> [TASK GOAL]
Find the line containing "RELATED ARTICLES" in the entries below. Reproduce that line and each one after it to the end, exactly, with no other lines.
==== SOURCE DATA ====
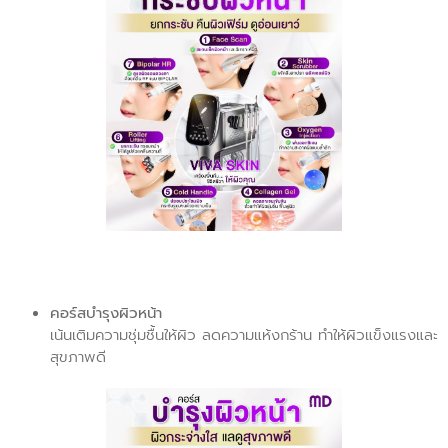
คอร์สบำรุงผิวหน้า
เน้นเติมความชุ่มชื้นให้ผิว ลดความแห้งกร้าน ทำให้ผิวแข็งแรงและ
สุขภาพดี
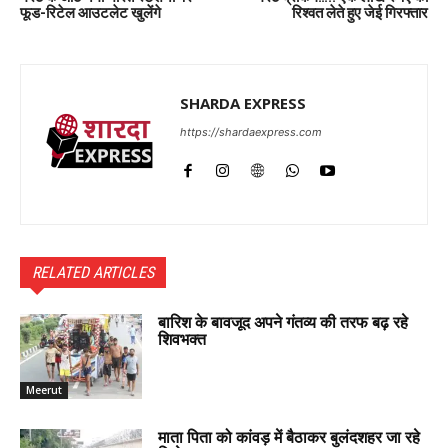
फूड-रिटेल आउटलेट खुलेंगे
रिश्वत लेते हुए जेई गिरफ्तार
SHARDA EXPRESS
https://shardaexpress.com
RELATED ARTICLES
बारिश के बावजूद अपने गंतव्य की तरफ बढ़ रहे
शिवभक्त
Meerut
माता पिता को कांवड़ में बैठाकर बुलंदशहर जा रहे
====
> [RESULT FOR THIS TASK]
RELATED ARTICLES
बारिश के बावजूद अपने गंतव्य की तरफ बढ़ रहे
शिवभक्त
Meerut
माता पिता को कांवड़ में बैठाकर बुलंदशहर जा रहे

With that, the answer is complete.